Records contained in a dataset

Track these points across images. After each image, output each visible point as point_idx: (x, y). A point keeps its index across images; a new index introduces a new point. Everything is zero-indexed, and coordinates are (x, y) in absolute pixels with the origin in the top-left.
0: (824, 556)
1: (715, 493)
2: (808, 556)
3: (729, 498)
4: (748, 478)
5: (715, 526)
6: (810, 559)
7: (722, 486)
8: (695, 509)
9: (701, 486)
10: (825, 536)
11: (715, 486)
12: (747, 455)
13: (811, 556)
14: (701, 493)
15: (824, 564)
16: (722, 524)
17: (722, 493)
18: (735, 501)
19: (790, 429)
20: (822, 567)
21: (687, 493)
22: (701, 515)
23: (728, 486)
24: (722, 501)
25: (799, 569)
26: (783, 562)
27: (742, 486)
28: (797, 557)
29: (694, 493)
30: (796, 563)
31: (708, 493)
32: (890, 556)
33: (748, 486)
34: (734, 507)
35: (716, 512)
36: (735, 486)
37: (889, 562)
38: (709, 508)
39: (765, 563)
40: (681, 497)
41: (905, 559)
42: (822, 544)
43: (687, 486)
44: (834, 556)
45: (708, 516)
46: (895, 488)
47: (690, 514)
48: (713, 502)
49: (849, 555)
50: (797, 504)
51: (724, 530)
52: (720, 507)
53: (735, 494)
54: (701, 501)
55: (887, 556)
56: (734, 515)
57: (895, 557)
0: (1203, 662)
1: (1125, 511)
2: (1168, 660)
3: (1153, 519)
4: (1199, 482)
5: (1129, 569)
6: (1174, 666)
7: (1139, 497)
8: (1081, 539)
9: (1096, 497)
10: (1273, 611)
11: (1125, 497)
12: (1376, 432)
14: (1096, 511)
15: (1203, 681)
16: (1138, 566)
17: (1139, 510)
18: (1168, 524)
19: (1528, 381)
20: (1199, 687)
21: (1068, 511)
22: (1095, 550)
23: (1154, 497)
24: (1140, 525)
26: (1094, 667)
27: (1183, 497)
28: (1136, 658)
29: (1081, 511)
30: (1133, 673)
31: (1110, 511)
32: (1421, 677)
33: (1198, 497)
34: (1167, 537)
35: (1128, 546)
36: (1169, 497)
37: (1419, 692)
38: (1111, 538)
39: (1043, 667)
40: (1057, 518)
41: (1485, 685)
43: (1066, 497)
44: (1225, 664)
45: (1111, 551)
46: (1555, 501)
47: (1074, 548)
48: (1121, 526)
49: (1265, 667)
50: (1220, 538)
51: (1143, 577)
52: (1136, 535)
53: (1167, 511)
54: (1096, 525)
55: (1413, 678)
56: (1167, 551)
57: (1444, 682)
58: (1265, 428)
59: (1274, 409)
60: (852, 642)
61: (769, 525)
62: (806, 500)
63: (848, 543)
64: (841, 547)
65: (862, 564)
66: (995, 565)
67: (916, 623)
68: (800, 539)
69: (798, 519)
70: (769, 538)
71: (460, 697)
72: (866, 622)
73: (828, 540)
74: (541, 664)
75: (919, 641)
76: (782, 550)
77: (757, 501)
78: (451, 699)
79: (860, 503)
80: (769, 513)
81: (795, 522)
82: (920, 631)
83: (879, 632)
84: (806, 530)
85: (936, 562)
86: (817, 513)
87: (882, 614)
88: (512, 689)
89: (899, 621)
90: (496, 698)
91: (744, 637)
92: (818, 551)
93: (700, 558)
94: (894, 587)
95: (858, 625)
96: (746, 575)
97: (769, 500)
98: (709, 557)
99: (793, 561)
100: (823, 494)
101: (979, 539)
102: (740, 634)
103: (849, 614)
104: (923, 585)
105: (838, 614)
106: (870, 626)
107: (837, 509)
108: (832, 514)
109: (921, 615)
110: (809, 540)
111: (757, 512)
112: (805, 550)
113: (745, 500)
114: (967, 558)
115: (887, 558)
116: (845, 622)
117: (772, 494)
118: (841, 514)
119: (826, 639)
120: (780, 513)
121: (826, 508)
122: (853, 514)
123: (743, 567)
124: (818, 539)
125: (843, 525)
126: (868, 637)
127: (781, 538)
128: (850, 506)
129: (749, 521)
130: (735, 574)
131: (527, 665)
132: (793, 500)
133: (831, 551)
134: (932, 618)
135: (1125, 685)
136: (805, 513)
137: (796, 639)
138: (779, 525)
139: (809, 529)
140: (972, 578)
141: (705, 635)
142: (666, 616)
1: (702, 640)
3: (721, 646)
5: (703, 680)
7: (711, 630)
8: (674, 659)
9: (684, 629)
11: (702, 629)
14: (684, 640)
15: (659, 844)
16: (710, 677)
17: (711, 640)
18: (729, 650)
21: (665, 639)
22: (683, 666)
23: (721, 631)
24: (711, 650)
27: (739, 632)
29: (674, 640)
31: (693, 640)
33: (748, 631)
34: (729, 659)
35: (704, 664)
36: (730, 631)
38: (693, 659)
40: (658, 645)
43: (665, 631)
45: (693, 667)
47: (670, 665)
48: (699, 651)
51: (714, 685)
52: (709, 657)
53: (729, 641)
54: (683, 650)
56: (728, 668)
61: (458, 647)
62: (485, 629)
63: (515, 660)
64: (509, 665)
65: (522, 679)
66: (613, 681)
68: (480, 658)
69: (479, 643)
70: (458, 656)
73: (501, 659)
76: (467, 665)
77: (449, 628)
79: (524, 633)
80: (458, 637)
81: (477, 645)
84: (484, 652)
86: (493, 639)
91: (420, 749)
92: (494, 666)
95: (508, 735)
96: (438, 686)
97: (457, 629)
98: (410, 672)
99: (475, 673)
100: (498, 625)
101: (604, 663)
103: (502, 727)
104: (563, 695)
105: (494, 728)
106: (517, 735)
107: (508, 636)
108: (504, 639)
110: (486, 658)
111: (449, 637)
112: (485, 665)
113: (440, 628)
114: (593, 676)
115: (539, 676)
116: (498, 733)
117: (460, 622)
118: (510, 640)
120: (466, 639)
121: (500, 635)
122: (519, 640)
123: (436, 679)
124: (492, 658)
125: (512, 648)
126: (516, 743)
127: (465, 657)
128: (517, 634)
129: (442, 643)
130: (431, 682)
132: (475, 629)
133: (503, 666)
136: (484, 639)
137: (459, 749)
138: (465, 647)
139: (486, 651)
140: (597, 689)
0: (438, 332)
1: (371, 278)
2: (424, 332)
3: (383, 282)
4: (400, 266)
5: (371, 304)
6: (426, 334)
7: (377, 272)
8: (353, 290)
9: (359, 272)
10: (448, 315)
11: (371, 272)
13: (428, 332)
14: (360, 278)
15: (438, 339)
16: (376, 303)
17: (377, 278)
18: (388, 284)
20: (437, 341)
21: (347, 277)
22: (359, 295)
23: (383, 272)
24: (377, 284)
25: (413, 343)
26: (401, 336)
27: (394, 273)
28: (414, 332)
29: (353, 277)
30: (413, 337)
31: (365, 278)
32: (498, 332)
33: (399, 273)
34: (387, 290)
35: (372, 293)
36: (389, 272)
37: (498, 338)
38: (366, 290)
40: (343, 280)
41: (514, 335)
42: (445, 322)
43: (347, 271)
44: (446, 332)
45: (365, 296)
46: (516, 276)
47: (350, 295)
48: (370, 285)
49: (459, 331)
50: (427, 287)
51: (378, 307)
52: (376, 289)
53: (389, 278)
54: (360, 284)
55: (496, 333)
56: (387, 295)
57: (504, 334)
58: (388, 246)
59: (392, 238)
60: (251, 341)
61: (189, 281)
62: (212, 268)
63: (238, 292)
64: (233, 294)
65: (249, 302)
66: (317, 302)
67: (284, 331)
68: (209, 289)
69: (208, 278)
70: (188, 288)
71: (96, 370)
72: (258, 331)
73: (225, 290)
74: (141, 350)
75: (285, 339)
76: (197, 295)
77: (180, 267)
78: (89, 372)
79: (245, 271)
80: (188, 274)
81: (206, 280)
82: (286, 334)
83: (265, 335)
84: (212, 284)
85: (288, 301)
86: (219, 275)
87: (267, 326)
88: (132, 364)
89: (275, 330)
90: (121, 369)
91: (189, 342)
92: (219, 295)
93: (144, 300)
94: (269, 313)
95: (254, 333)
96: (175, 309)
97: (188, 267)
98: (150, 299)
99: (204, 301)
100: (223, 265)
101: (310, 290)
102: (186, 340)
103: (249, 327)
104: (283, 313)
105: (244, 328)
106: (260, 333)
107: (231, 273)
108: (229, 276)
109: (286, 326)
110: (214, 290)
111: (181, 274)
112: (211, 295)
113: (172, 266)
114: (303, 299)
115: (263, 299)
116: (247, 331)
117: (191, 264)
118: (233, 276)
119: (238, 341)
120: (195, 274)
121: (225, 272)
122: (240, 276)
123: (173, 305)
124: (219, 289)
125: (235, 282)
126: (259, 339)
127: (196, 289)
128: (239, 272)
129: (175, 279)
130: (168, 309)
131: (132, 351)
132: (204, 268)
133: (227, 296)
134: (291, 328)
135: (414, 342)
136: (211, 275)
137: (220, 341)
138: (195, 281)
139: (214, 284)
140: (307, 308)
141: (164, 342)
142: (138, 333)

What to do
Reproduce exactly, and only, the lines from the start of the entries through the one that contains "39: (765, 563)".

Answer for the task
Track these points across images. After each image, output each visible point as point_idx: (x, y). A point keeps its index across images; a new index introduces a new point. Everything is zero-indexed, and coordinates are (x, y) in absolute pixels with the origin in the top-left.
0: (824, 556)
1: (715, 493)
2: (808, 556)
3: (729, 498)
4: (748, 478)
5: (715, 526)
6: (810, 559)
7: (722, 486)
8: (695, 509)
9: (701, 486)
10: (825, 536)
11: (715, 486)
12: (747, 455)
13: (811, 556)
14: (701, 493)
15: (824, 564)
16: (722, 524)
17: (722, 493)
18: (735, 501)
19: (790, 429)
20: (822, 567)
21: (687, 493)
22: (701, 515)
23: (728, 486)
24: (722, 501)
25: (799, 569)
26: (783, 562)
27: (742, 486)
28: (797, 557)
29: (694, 493)
30: (796, 563)
31: (708, 493)
32: (890, 556)
33: (748, 486)
34: (734, 507)
35: (716, 512)
36: (735, 486)
37: (889, 562)
38: (709, 508)
39: (765, 563)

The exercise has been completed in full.